You can then ingest your raster files into the database:

.. code-block:: python

   >>> rasters = {
   ...     ('index', '20180101', 'ndvi'): 'S2_20180101_NDVI.tif',
   ...     ('reflectance', '20180101', 'B04'): 'S2_20180101_B04.tif',
   ... }
   >>> for keys, raster_file in rasters.items():
   ...     driver.insert(keys, raster_file,
   ...                   override_path=f's3://tc-data/rasters/{raster_file}')
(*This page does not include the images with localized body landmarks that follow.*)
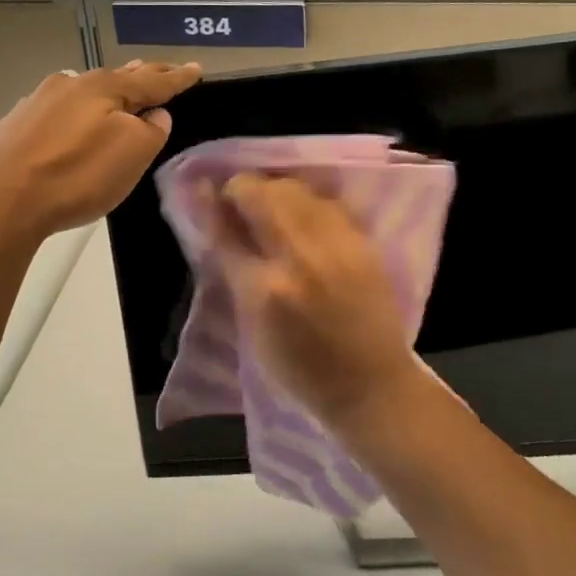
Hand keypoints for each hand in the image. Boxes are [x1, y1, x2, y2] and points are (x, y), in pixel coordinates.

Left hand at [0, 61, 202, 245]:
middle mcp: (70, 84)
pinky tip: (74, 117)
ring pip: (85, 90)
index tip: (196, 70)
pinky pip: (59, 108)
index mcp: (103, 87)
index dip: (177, 78)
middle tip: (163, 71)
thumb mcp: (131, 155)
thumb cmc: (76, 177)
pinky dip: (78, 110)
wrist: (1, 201)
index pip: (152, 80)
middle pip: (116, 78)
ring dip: (108, 90)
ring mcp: (38, 102)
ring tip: (123, 89)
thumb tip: (154, 114)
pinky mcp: (16, 124)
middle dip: (142, 75)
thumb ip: (151, 130)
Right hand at [207, 173, 438, 437]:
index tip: (204, 190)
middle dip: (243, 188)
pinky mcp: (363, 243)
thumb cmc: (300, 369)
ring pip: (295, 189)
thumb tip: (214, 220)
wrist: (371, 387)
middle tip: (237, 202)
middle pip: (262, 194)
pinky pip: (325, 202)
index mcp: (264, 289)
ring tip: (269, 207)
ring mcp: (337, 245)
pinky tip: (302, 217)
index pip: (226, 228)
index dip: (212, 204)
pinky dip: (306, 202)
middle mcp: (301, 258)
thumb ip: (232, 266)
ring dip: (274, 190)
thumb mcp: (252, 325)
Verify that everything went well by executing

.. code-block:: python

   >>> driver.get_datasets()
   {
       ('index', '20180101', 'ndvi'): 's3://tc-data/rasters/S2_20180101_NDVI.tif',
       ('reflectance', '20180101', 'B04'): 's3://tc-data/rasters/S2_20180101_B04.tif',
   }

Finally, just make sure that your raster files end up in the place where
Terracotta is looking for them (the paths returned by
:meth:`~terracotta.drivers.sqlite.SQLiteDriver.get_datasets`). You can e.g.
use the AWS CLI:

.. code-block:: bash

   $ aws s3 sync /path/to/rasters s3://tc-data/rasters
   $ aws s3 cp /path/to/tc.sqlite s3://tc-data/tc.sqlite # if using sqlite

To verify whether everything went well, you can start a local Terracotta
server:

.. code-block:: bash

   $ terracotta serve s3://tc-data/tc.sqlite
   $ terracotta connect localhost:5000


Deploy via Zappa
----------------

The Terracotta repository contains a template with sensible default values for
most Zappa settings:

.. literalinclude:: ../../zappa_settings.toml.in
   :caption: zappa_settings.toml.in

Copy or rename ``zappa_settings.toml.in`` to ``zappa_settings.toml`` and insert
the correct path to your Terracotta database into the environment variables.
To execute the deployment, run

.. code-block:: bash

   $ source ~/envs/tc-deploy/bin/activate
   $ zappa deploy development

Congratulations, your Terracotta instance should now be reachable! You can
verify the deployment via :doc:`terracotta connect <../cli-commands/connect>`.